_WRITTEN INSTRUCTION_
Update the lines between the one holding "common name: Little egret" and the one holding "scientific name: Argia translata", inclusive, so that "scientific name" becomes "binomial name" and nothing else changes. Give only those lines, and leave the pictures out.

_PROVIDED DATA_
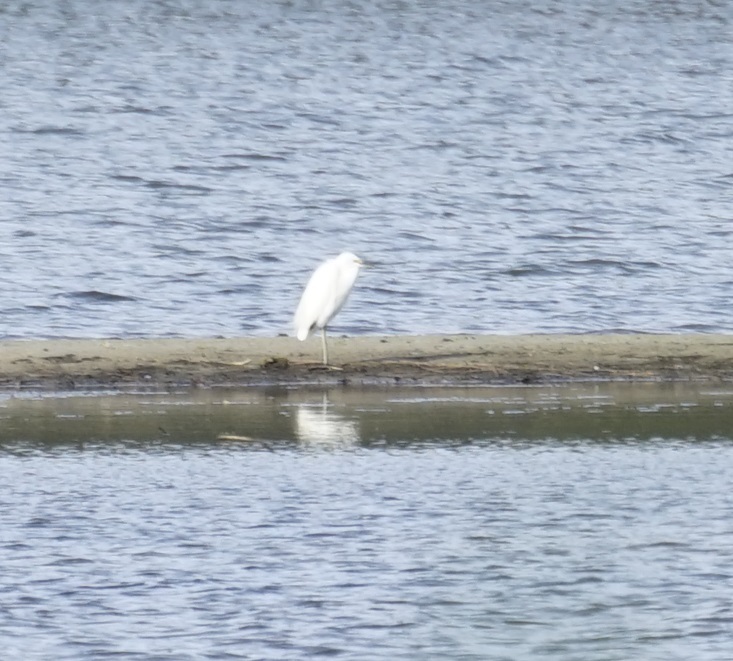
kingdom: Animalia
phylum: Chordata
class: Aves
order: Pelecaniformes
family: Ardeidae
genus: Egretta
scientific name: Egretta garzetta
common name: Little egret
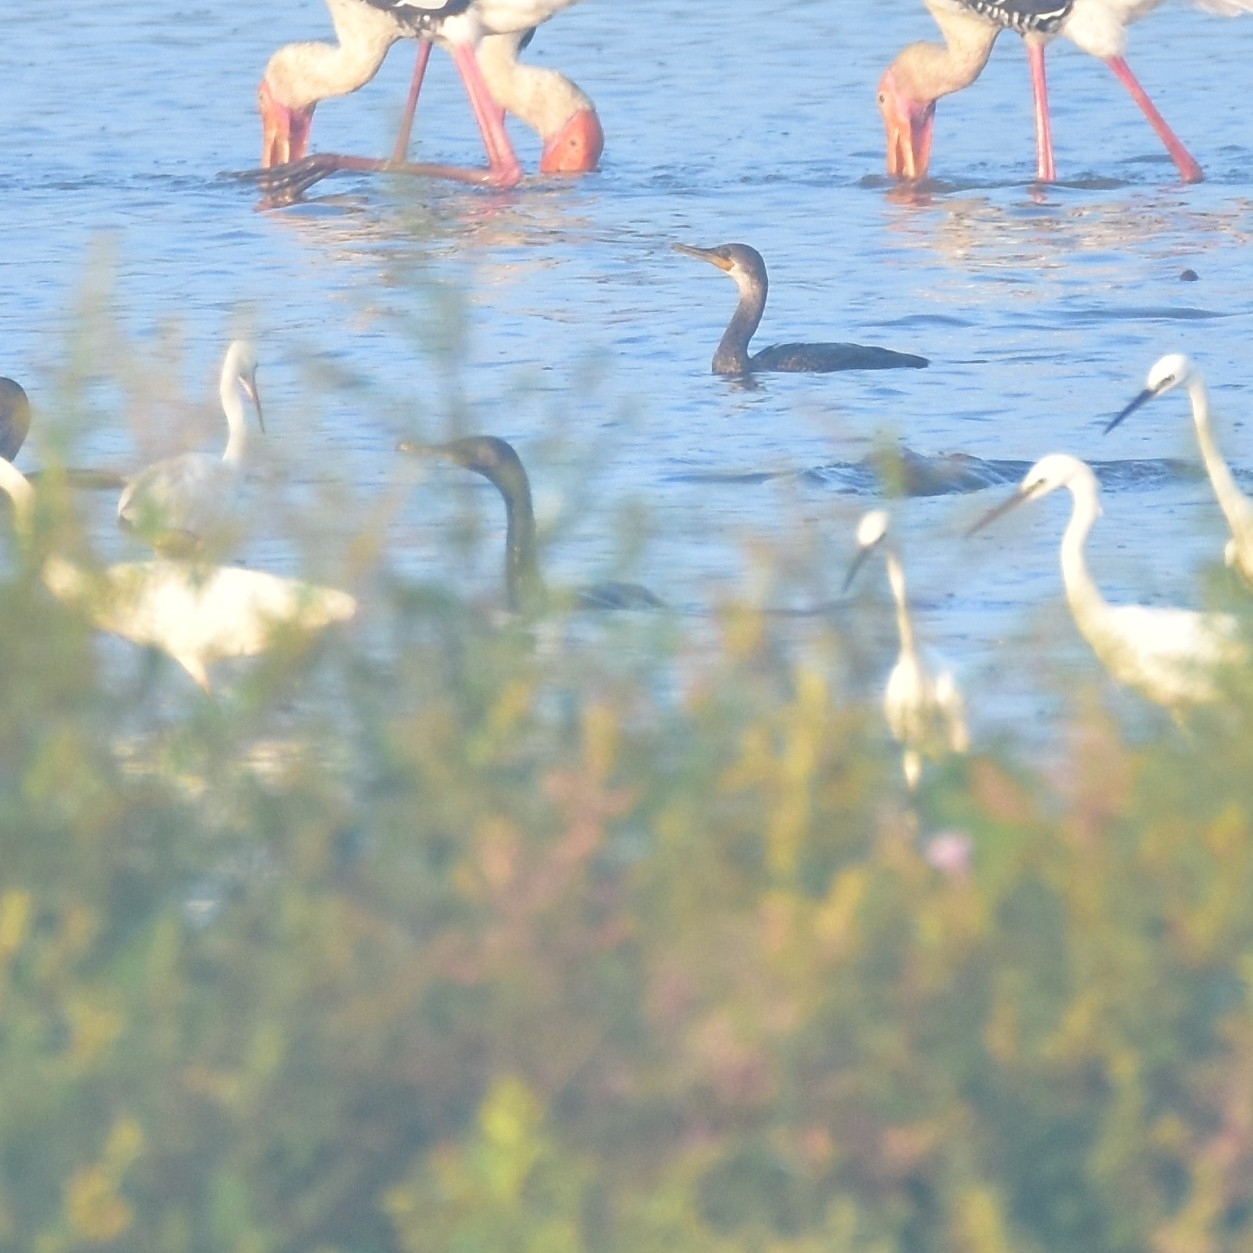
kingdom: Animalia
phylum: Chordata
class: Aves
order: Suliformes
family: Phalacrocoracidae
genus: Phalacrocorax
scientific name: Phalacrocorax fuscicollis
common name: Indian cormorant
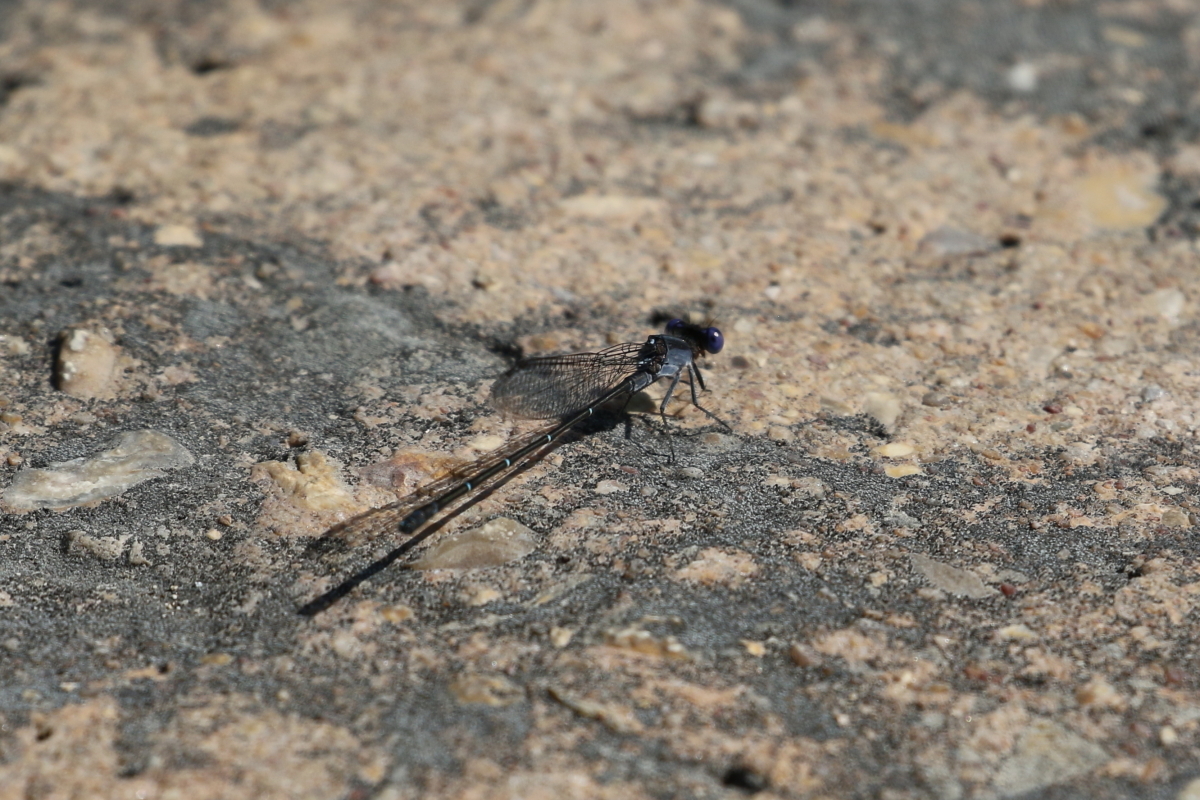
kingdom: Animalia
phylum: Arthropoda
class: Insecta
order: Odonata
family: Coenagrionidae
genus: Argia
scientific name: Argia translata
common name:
==
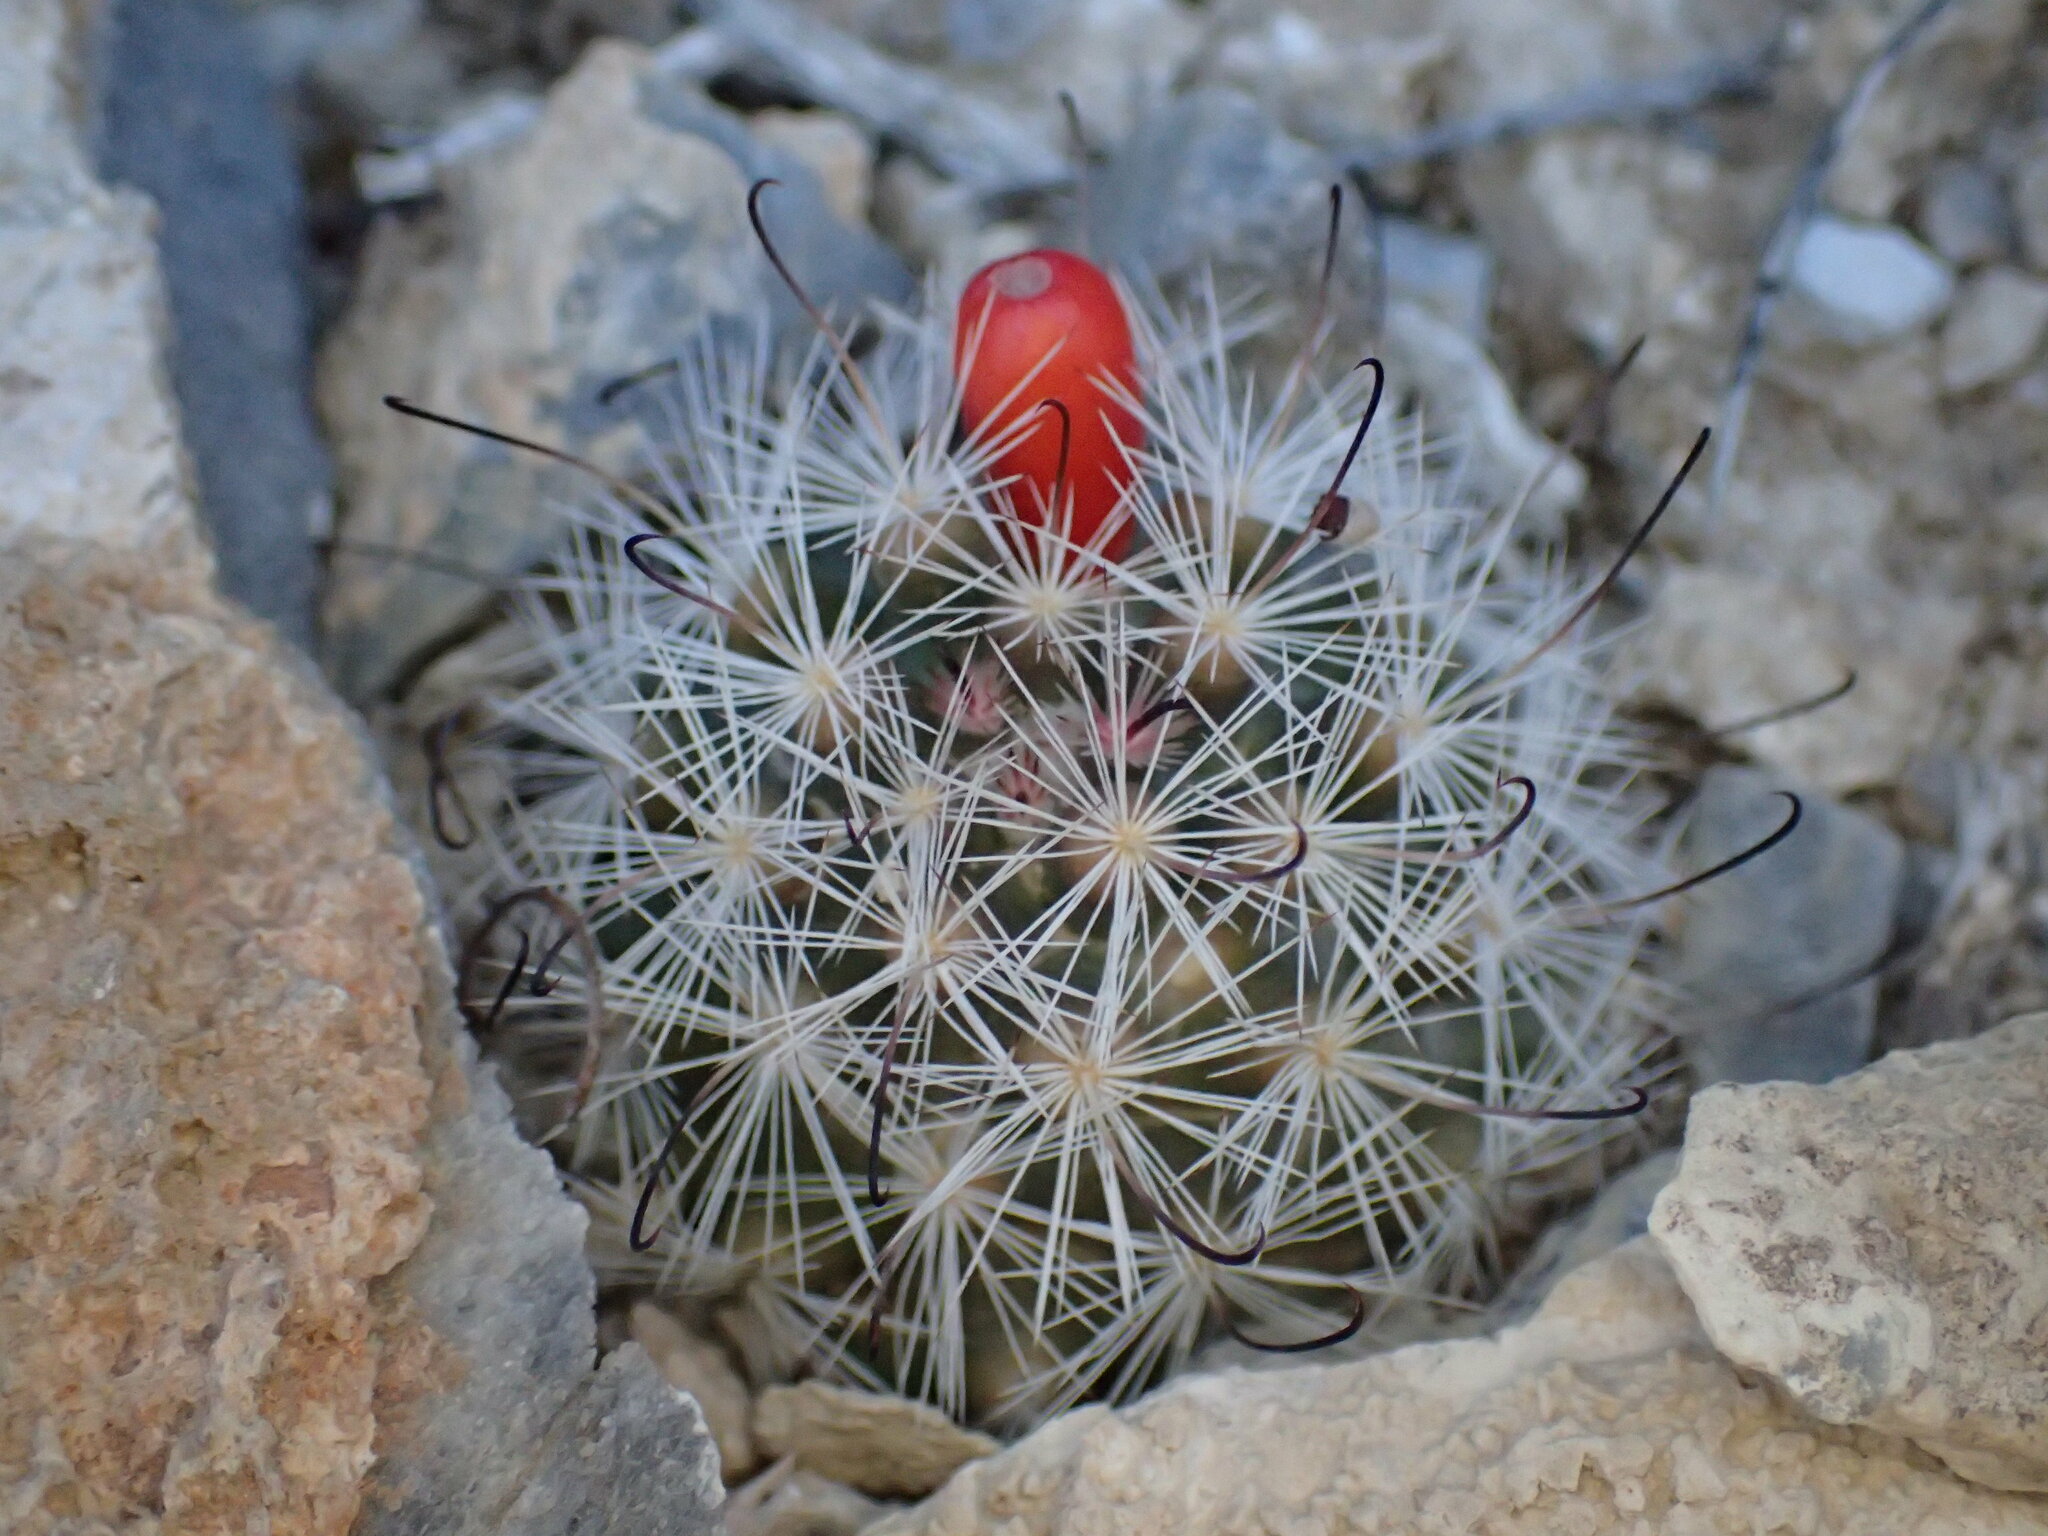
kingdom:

_FULL SOLUTION_
common name: Little egret
kingdom: Animalia
phylum: Chordata
class: Aves
order: Suliformes
family: Phalacrocoracidae
genus: Phalacrocorax
binomial name: Phalacrocorax fuscicollis
common name: Indian cormorant
kingdom: Animalia
phylum: Arthropoda
class: Insecta
order: Odonata
family: Coenagrionidae
genus: Argia
binomial name: Argia translata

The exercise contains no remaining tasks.